### Transcribed page contents
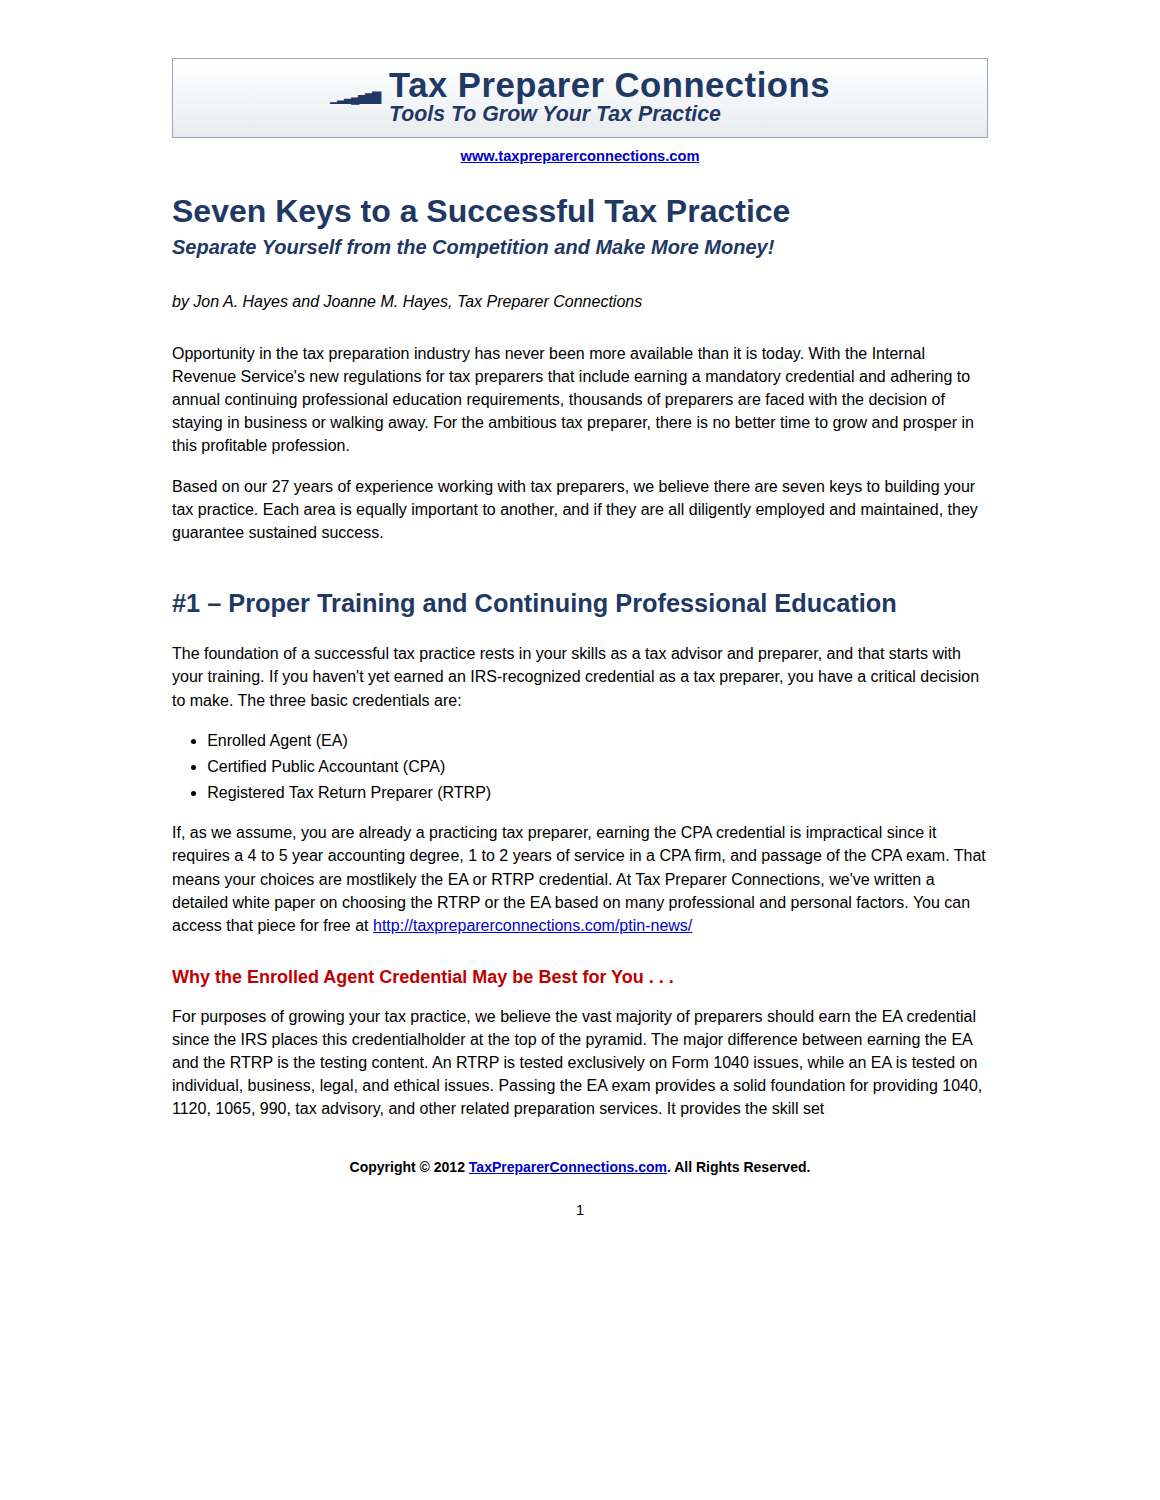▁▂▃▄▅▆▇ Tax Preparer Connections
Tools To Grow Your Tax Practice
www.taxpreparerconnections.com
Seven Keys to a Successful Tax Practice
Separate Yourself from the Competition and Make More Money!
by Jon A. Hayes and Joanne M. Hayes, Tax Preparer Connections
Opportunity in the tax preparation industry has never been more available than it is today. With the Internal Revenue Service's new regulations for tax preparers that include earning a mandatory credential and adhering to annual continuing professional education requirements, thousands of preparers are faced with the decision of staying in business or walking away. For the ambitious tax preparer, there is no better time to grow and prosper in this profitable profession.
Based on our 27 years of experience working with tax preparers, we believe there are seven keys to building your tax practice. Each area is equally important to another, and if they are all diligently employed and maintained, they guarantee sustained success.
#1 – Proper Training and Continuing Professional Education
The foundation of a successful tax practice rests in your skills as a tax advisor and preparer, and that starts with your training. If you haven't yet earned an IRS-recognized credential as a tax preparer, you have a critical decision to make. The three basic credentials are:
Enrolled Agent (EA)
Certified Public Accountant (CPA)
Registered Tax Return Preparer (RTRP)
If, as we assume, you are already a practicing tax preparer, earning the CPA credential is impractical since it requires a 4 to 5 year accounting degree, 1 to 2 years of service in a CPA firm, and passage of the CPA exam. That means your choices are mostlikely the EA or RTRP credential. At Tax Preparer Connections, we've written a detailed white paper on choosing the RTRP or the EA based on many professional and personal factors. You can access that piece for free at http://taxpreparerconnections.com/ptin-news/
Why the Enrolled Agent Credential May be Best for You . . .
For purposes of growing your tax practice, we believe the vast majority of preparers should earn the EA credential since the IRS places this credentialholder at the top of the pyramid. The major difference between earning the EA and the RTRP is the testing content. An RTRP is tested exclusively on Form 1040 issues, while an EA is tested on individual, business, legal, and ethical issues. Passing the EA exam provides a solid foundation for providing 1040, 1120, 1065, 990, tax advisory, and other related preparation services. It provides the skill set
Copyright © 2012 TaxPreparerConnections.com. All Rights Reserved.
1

### PROBLEM DETAILS
With the pictures omitted, restate every entry above word for word.

### EXERCISE RESPONSE
▁▂▃▄▅▆▇ Tax Preparer Connections
Tools To Grow Your Tax Practice
www.taxpreparerconnections.com
Seven Keys to a Successful Tax Practice
Separate Yourself from the Competition and Make More Money!
by Jon A. Hayes and Joanne M. Hayes, Tax Preparer Connections
Opportunity in the tax preparation industry has never been more available than it is today. With the Internal Revenue Service's new regulations for tax preparers that include earning a mandatory credential and adhering to annual continuing professional education requirements, thousands of preparers are faced with the decision of staying in business or walking away. For the ambitious tax preparer, there is no better time to grow and prosper in this profitable profession.
Based on our 27 years of experience working with tax preparers, we believe there are seven keys to building your tax practice. Each area is equally important to another, and if they are all diligently employed and maintained, they guarantee sustained success.
#1 – Proper Training and Continuing Professional Education
The foundation of a successful tax practice rests in your skills as a tax advisor and preparer, and that starts with your training. If you haven't yet earned an IRS-recognized credential as a tax preparer, you have a critical decision to make. The three basic credentials are:
Enrolled Agent (EA)
Certified Public Accountant (CPA)
Registered Tax Return Preparer (RTRP)
If, as we assume, you are already a practicing tax preparer, earning the CPA credential is impractical since it requires a 4 to 5 year accounting degree, 1 to 2 years of service in a CPA firm, and passage of the CPA exam. That means your choices are mostlikely the EA or RTRP credential. At Tax Preparer Connections, we've written a detailed white paper on choosing the RTRP or the EA based on many professional and personal factors. You can access that piece for free at http://taxpreparerconnections.com/ptin-news/
Why the Enrolled Agent Credential May be Best for You . . .
For purposes of growing your tax practice, we believe the vast majority of preparers should earn the EA credential since the IRS places this credentialholder at the top of the pyramid. The major difference between earning the EA and the RTRP is the testing content. An RTRP is tested exclusively on Form 1040 issues, while an EA is tested on individual, business, legal, and ethical issues. Passing the EA exam provides a solid foundation for providing 1040, 1120, 1065, 990, tax advisory, and other related preparation services. It provides the skill set
Copyright © 2012 TaxPreparerConnections.com. All Rights Reserved.
1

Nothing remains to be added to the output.